1. Forget gate: f_t = σ(W_f·[h_{t-1}, x_t] + b_f). Decides what to erase from the previous cell state. 2. Input gate + candidate: i_t = σ(W_i·[h_{t-1}, x_t] + b_i), g_t = tanh(W_g·[h_{t-1}, x_t] + b_g). Decides what new information to add. 3. Cell-state update: c_t = f_t ⊙ c_{t-1} + i_t ⊙ g_t. The additive sum prevents gradient vanishing (Constant Error Carousel). 4. Output gate: o_t = σ(W_o·[h_{t-1}, x_t] + b_o), h_t = o_t ⊙ tanh(c_t). Filters what to pass from the cell to the next layer. 5. In BiLSTM: two LSTM networks process the sequence in both directions and their states are concatenated. 6. In seq2seq: the LSTM encoder compresses the full sequence into a context vector; the LSTM decoder generates output step by step.
Vanilla RNNs suffer from the vanishing-gradient problem: over long sequences the error signal decays exponentially, preventing the network from learning dependencies hundreds of steps apart. LSTM solves this by introducing an additive cell state — a separate information channel running through the sequence with minimal transformations — and gating mechanisms that selectively retain and forget information.
LSTM processes time sequentially — no possibility of full parallelization as in Transformer. Training on long sequences is a throughput bottleneck.
LSTM is prone to exploding gradients without clipping. The standard is clip_grad_norm=1.0 or clip_grad_value — omitting this leads to NaN losses within a few iterations.

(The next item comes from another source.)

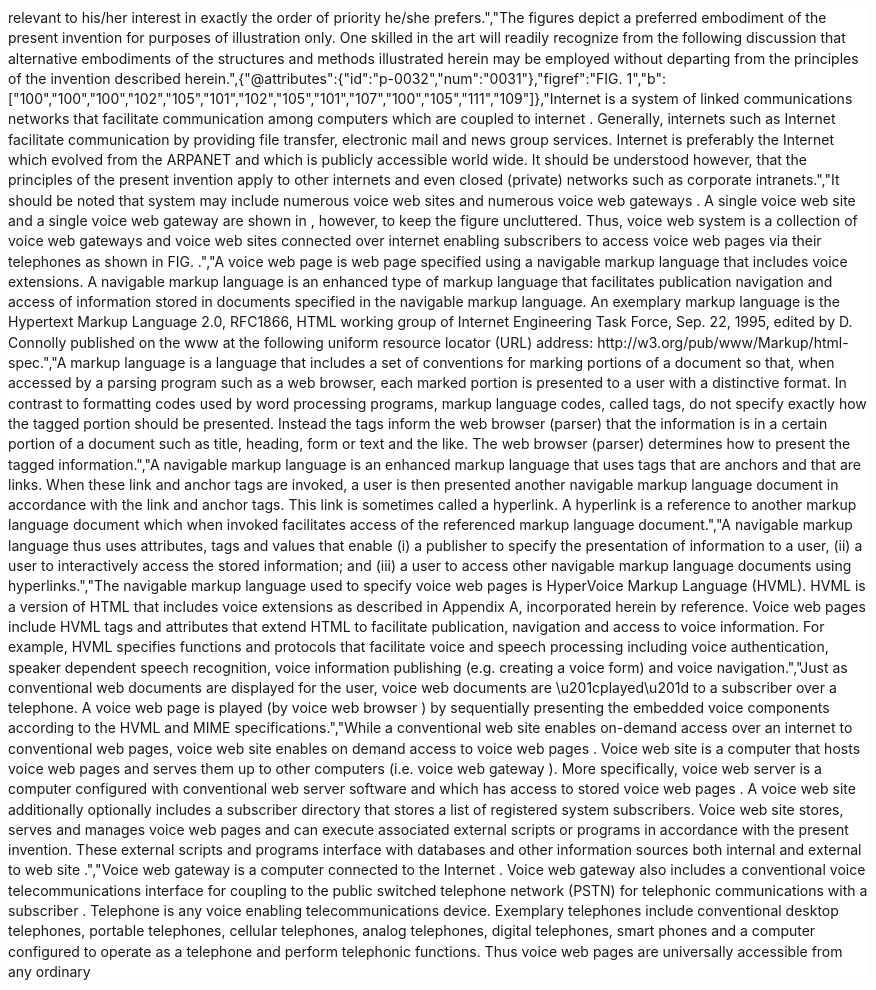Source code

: relevant to his\/her interest in exactly the order of priority he\/she prefers.","The figures depict a preferred embodiment of the present invention for purposes of illustration only. One skilled in the art will readily recognize from the following discussion that alternative embodiments of the structures and methods illustrated herein may be employed without departing from the principles of the invention described herein.",{"@attributes":{"id":"p-0032","num":"0031"},"figref":"FIG. 1","b":["100","100","100","102","105","101","102","105","101","107","100","105","111","109"]},"Internet  is a system of linked communications networks that facilitate communication among computers which are coupled to internet . Generally, internets such as Internet  facilitate communication by providing file transfer, electronic mail and news group services. Internet  is preferably the Internet which evolved from the ARPANET and which is publicly accessible world wide. It should be understood however, that the principles of the present invention apply to other internets and even closed (private) networks such as corporate intranets.","It should be noted that system  may include numerous voice web sites  and numerous voice web gateways . A single voice web site  and a single voice web gateway  are shown in , however, to keep the figure uncluttered. Thus, voice web system  is a collection of voice web gateways  and voice web sites  connected over internet  enabling subscribers  to access voice web pages  via their telephones as shown in FIG. .","A voice web page  is web page specified using a navigable markup language that includes voice extensions. A navigable markup language is an enhanced type of markup language that facilitates publication navigation and access of information stored in documents specified in the navigable markup language. An exemplary markup language is the Hypertext Markup Language 2.0, RFC1866, HTML working group of Internet Engineering Task Force, Sep. 22, 1995, edited by D. Connolly published on the www at the following uniform resource locator (URL) address: http:\/\/w3.org\/pub\/www\/Markup\/html-spec.","A markup language is a language that includes a set of conventions for marking portions of a document so that, when accessed by a parsing program such as a web browser, each marked portion is presented to a user with a distinctive format. In contrast to formatting codes used by word processing programs, markup language codes, called tags, do not specify exactly how the tagged portion should be presented. Instead the tags inform the web browser (parser) that the information is in a certain portion of a document such as title, heading, form or text and the like. The web browser (parser) determines how to present the tagged information.","A navigable markup language is an enhanced markup language that uses tags that are anchors and that are links. When these link and anchor tags are invoked, a user is then presented another navigable markup language document in accordance with the link and anchor tags. This link is sometimes called a hyperlink. A hyperlink is a reference to another markup language document which when invoked facilitates access of the referenced markup language document.","A navigable markup language thus uses attributes, tags and values that enable (i) a publisher to specify the presentation of information to a user, (ii) a user to interactively access the stored information; and (iii) a user to access other navigable markup language documents using hyperlinks.","The navigable markup language used to specify voice web pages  is HyperVoice Markup Language (HVML). HVML is a version of HTML that includes voice extensions as described in Appendix A, incorporated herein by reference. Voice web pages  include HVML tags and attributes that extend HTML to facilitate publication, navigation and access to voice information. For example, HVML specifies functions and protocols that facilitate voice and speech processing including voice authentication, speaker dependent speech recognition, voice information publishing (e.g. creating a voice form) and voice navigation.","Just as conventional web documents are displayed for the user, voice web documents  are \u201cplayed\u201d to a subscriber over a telephone. A voice web page  is played (by voice web browser ) by sequentially presenting the embedded voice components according to the HVML and MIME specifications.","While a conventional web site enables on-demand access over an internet to conventional web pages, voice web site  enables on demand access to voice web pages . Voice web site  is a computer that hosts voice web pages  and serves them up to other computers (i.e. voice web gateway ). More specifically, voice web server  is a computer configured with conventional web server software  and which has access to stored voice web pages . A voice web site  additionally optionally includes a subscriber directory  that stores a list of registered system subscribers. Voice web site  stores, serves and manages voice web pages  and can execute associated external scripts or programs in accordance with the present invention. These external scripts and programs interface with databases and other information sources both internal and external to web site .","Voice web gateway  is a computer connected to the Internet . Voice web gateway  also includes a conventional voice telecommunications interface  for coupling to the public switched telephone network (PSTN)  for telephonic communications with a subscriber . Telephone  is any voice enabling telecommunications device. Exemplary telephones include conventional desktop telephones, portable telephones, cellular telephones, analog telephones, digital telephones, smart phones and a computer configured to operate as a telephone and perform telephonic functions. Thus voice web pages  are universally accessible from any ordinary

On Penn Treebank, LSTM reached ~78 perplexity (vs ~120 for vanilla RNN). Google Neural Machine Translation (8-layer LSTM seq2seq with attention) reduced translation error by ~60% over PBMT in 2016. On ASR (Switchboard), deep LSTMs achieved WER around 5.5% — SOTA for years. On classic time-series benchmarks (M4) LSTM remains one of the strongest neural approaches.
cuDNN provides optimized fused kernels for LSTM — 5-10× faster than naive PyTorch implementation. Especially important with large batch sizes.